Problem details: Using the data below, copy every line that contains the word "FRITZING".

(Dataset entries)
BEGIN

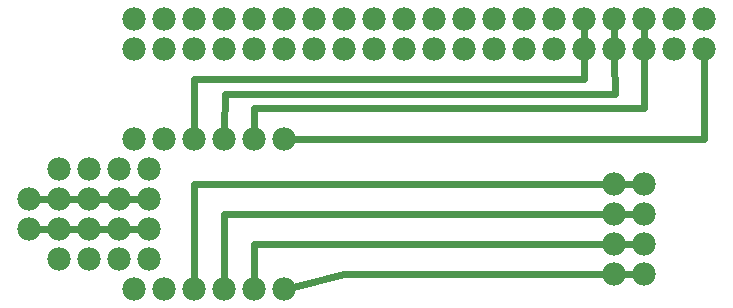
<source format=gbl>
G04 MADE WITH FRITZING*
G04 WWW.FRITZING.ORG*
G04 DOUBLE SIDED*
G04 HOLES PLATED*
G04 CONTOUR ON CENTER OF CONTOUR VECTOR*
%ASAXBY*%
%FSLAX23Y23*%
%MOIN*%
%OFA0B0*%
%SFA1.0B1.0*%
%ADD10C,0.078000*%
%ADD11C,0.077444*%
%ADD12C,0.024000*%
%LNCOPPER0*%
G90*
G70*
G54D10*
X445Y687D03*
X545Y687D03*
X645Y687D03*
X745Y687D03*
X845Y687D03*
X945Y687D03*
X445Y687D03*
X545Y687D03*
X645Y687D03*
X745Y687D03*
X845Y687D03*
X945Y687D03*
X945Y187D03*
X845Y187D03*
X745Y187D03*
X645Y187D03*
X545Y187D03*
X445Y187D03*
X945Y187D03*
X845Y187D03*
X745Y187D03*
X645Y187D03*
X545Y187D03*
X445Y187D03*
X195Y287D03*
X295Y287D03*
X395Y287D03*
X495Y287D03*
X195Y287D03*
X295Y287D03*
X395Y287D03*
X495Y287D03*
X195Y587D03*
X295Y587D03*
X395Y587D03*
X495Y587D03*
X195Y587D03*
X295Y587D03*
X395Y587D03*
X495Y587D03*
X2145Y537D03*
X2145Y437D03*
X2145Y337D03*
X2145Y237D03*
X2145Y537D03*
X2145Y437D03*
X2145Y337D03*
X2145Y237D03*
X2045Y537D03*
X2045Y437D03*
X2045Y337D03*
X2045Y237D03*
X2045Y537D03*
X2045Y437D03*
X2045Y337D03*
X2045Y237D03*
X495Y387D03*
X395Y387D03*
X295Y387D03*
X195Y387D03*
X95Y387D03*
X495Y387D03*
X395Y387D03*
X295Y387D03*
X195Y387D03*
X95Y387D03*
X95Y487D03*
X195Y487D03*
X295Y487D03*
X395Y487D03*
X495Y487D03*
X495Y387D03*
X395Y387D03*
X295Y387D03*
X195Y387D03*
X95Y387D03*
X495Y387D03*
X395Y387D03*
X295Y387D03*
X195Y387D03*
X95Y387D03*
X95Y487D03*
X195Y487D03*
X295Y487D03*
X395Y487D03*
X495Y487D03*
G54D11*
X445Y987D03*
X545Y987D03*
X645Y987D03*
X745Y987D03*
X845Y987D03*
X945Y987D03*
X1045Y987D03*
X1145Y987D03*
X1245Y986D03*
X1345Y987D03*
X1445Y987D03*
X1545Y987D03*
X1645Y987D03*
X1745Y987D03*
X1845Y987D03*
X1945Y987D03*
X2045Y987D03*
X2145Y987D03*
X2246Y987D03*
X2345Y987D03*
X2345Y1087D03*
X2246Y1087D03*
X2145Y1087D03*
X2045Y1087D03*
X1945Y1087D03*
X1845Y1087D03*
X1745Y1087D03*
X1645Y1087D03*
X1545Y1087D03*
X1445Y1087D03*
X1345Y1087D03*
X1245Y1087D03*
X1145Y1087D03*
X1045Y1087D03*
X945Y1087D03*
X845Y1087D03*
X745Y1087D03*
X645Y1087D03*
X545Y1087D03*
X445Y1087D03*
G54D12*
X2346Y688D02*
X975Y687D01*
D02*
X2345Y957D02*
X2346Y688D01*
D02*
X2145Y1018D02*
X2145Y1057D01*
D02*
X845Y718D02*
X844Y789D01*
D02*
X844Y789D02*
X2145Y789D01*
D02*
X2145Y789D02*
X2145Y957D01*
D02*
X2045Y1018D02*
X2045Y1057D01*
D02*
X747Y838D02*
X2047Y838D01*
D02*
X2047Y838D02*
X2045Y957D01*
D02*
X746Y718D02*
X747Y838D01*
D02*
X1945Y1018D02*
X1945Y1057D01*
D02*
X646Y887D02*
X1946Y887D01*
D02*
X645Y718D02*
X646Y887D01*
D02*
X1946Y887D02*
X1945Y957D01*
D02*
X846Y336D02*
X846Y218D01*
D02*
X2115Y337D02*
X846Y336D01*
D02*
X746Y437D02*
X745Y218D01*
D02*
X2115Y437D02*
X746Y437D01*
D02*
X645Y538D02*
X645Y218D01*
D02*
X2115Y537D02*
X645Y538D01*
D02*
X1146Y238D02*
X975Y195D01*
D02*
X2115Y238D02*
X1146Y238D01*
D02*
X165Y487D02*
X125Y487D01*
D02*
X125Y487D02*
X465Y487D01*
D02*
X465Y387D02*
X125Y387D01*
G04 End of Copper0*
M02*
</source>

END

Expected answer:
G04 MADE WITH FRITZING*
G04 WWW.FRITZING.ORG*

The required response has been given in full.